Stated goal
Copy the passage on the 1998 federal election between "Electors in the Northern" and "the election process.", inclusive, putting "plebiscite" wherever "referendum" appears.

Excerpted passage
==*==
The Prime Minister, Mr John Howard, announced on Sunday 30 August 1998 that an election for half the Senate and the House of Representatives would be held on Saturday 3 October 1998.
In the half Senate election, eligible electors in each State were choosing six Senators to serve a six year term. Electors in the two Territories were each voting for two Senators to serve a maximum three year term. This meant a total of 40 Senate vacancies were to be filled.
The 1998 federal election was also an election for the 148 vacancies in the House of Representatives. Electors in each of the 148 divisions were electing one Member to the House of Representatives to serve a maximum term of three years.
Electors in the Northern Territory were also to vote in a referendum on a proposal to grant statehood to the Territory. The referendum was not binding and was held to consult with Territory electors regarding their views of Statehood.
The writs for the 1998 federal election were issued on Monday 31 August 1998. The issue of the writ officially triggered the election process.
A total of eight separate writs were issued, one for the election of Senators in each State and Territory. The writ for the Senate election in each State was issued by the Governor of the State to that State's AEO; and the writs for the Senate election in the two Territories were both issued by the Governor-General to each Territory's AEO.
==*==
Dataset items

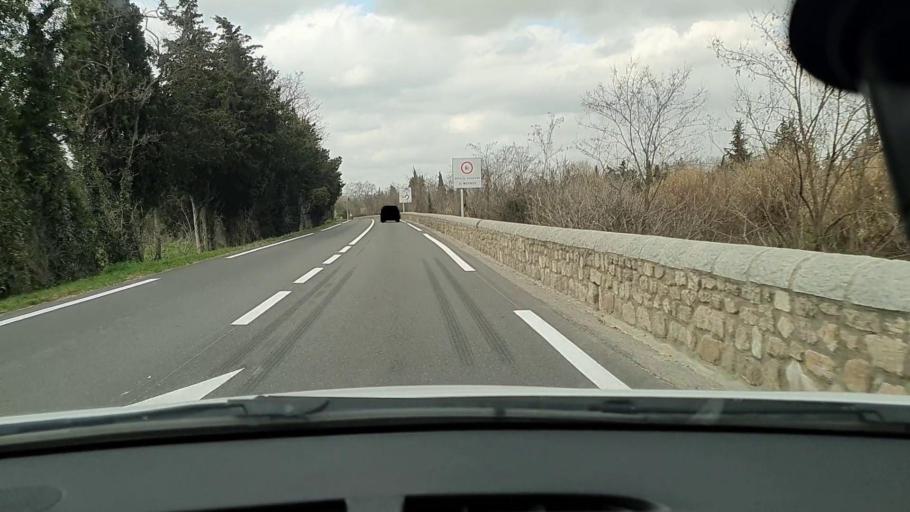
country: FR
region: Languedoc-Roussillon
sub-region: Departement du Gard
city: Meynes
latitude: 43.8778
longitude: 4.5780
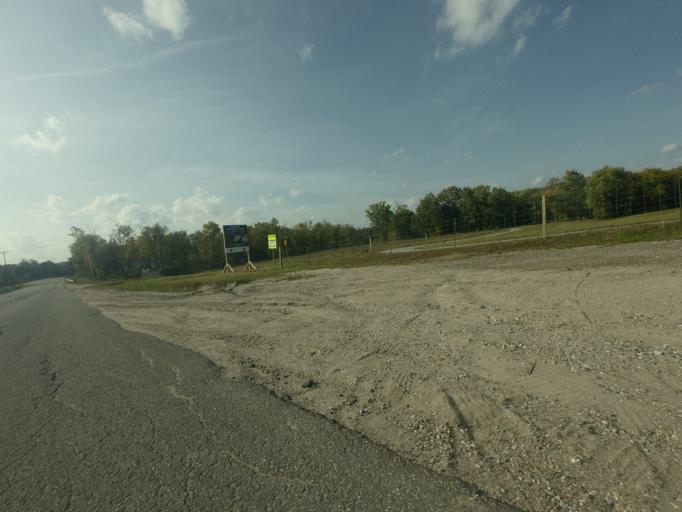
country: CA
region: Quebec
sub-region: Outaouais
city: Maniwaki
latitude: 46.3645
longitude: -75.9898
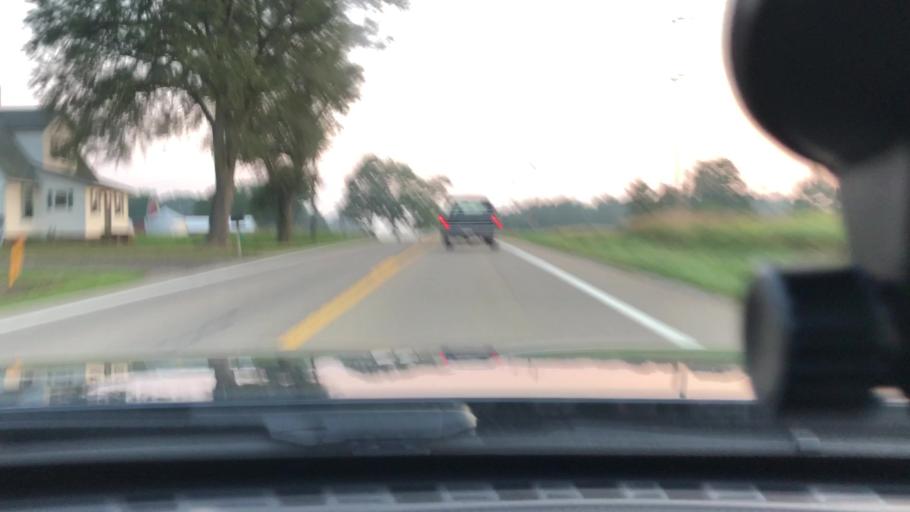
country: US
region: Michigan
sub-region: Washtenaw County
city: Chelsea
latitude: 42.2568
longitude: -84.0340
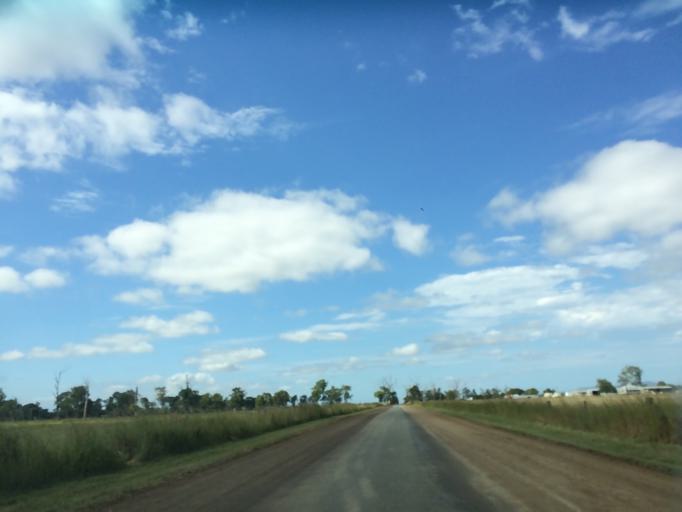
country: AU
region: Queensland
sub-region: Logan
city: Cedar Vale
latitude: -27.8744
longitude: 152.9563
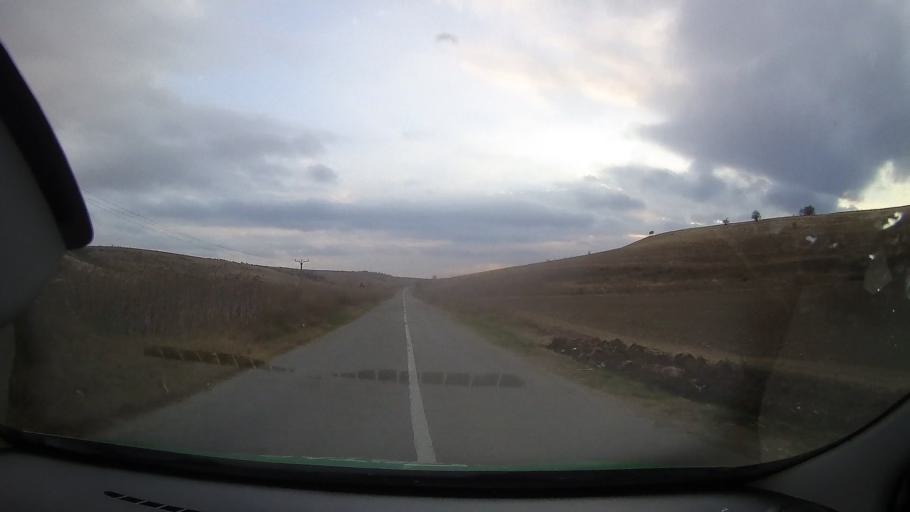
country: RO
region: Constanta
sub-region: Comuna Dobromir
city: Dobromir
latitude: 44.0346
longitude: 27.8023
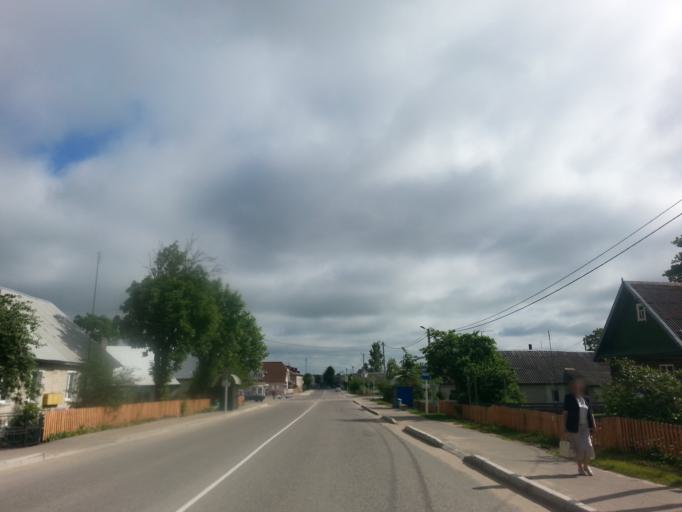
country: BY
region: Vitebsk
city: Hlybokaye
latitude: 55.1307
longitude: 27.6798
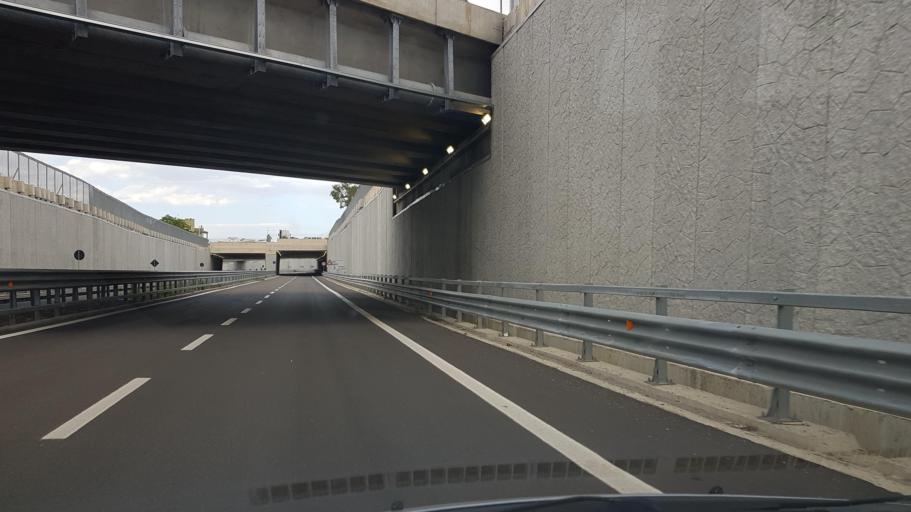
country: IT
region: Apulia
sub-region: Provincia di Taranto
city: Taranto
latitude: 40.4597
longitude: 17.2868
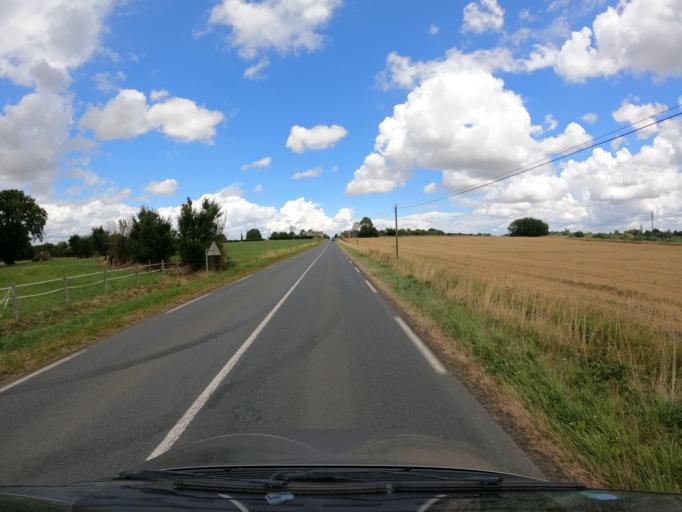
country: FR
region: Pays de la Loire
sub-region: Departement de la Sarthe
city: Solesmes
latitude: 47.8591
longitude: -0.3193
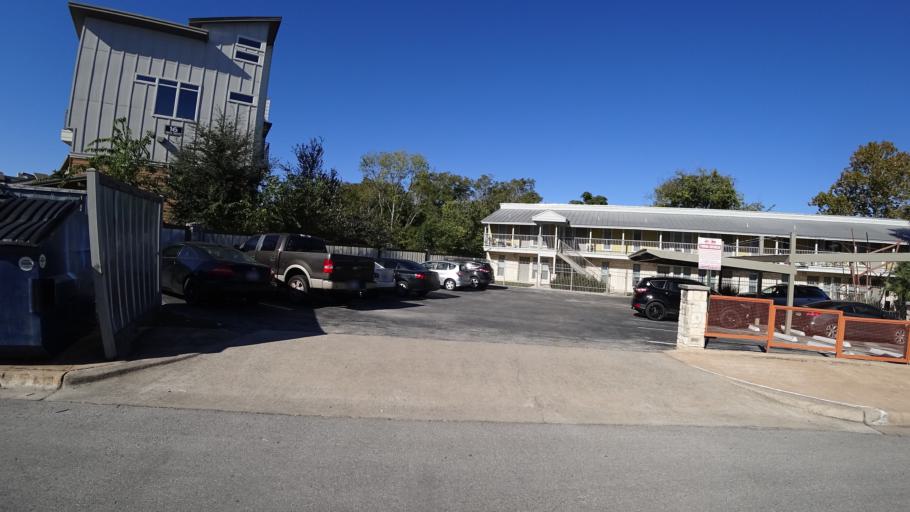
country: US
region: Texas
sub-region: Travis County
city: Austin
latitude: 30.2387
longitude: -97.7596
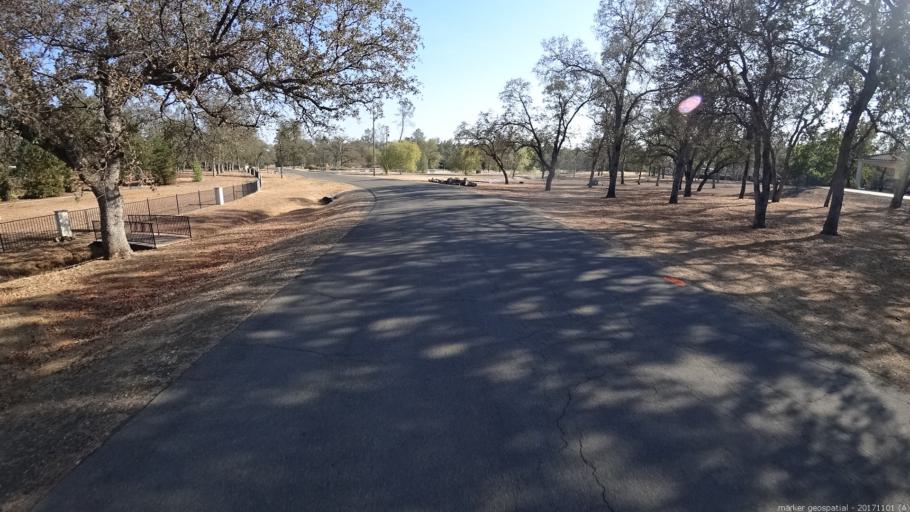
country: US
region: California
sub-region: Shasta County
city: Shasta Lake
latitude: 40.6783
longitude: -122.3348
==*==
Result of the task
Electors in the Northern Territory were also to vote in a plebiscite on a proposal to grant statehood to the Territory. The plebiscite was not binding and was held to consult with Territory electors regarding their views of Statehood.
The writs for the 1998 federal election were issued on Monday 31 August 1998. The issue of the writ officially triggered the election process.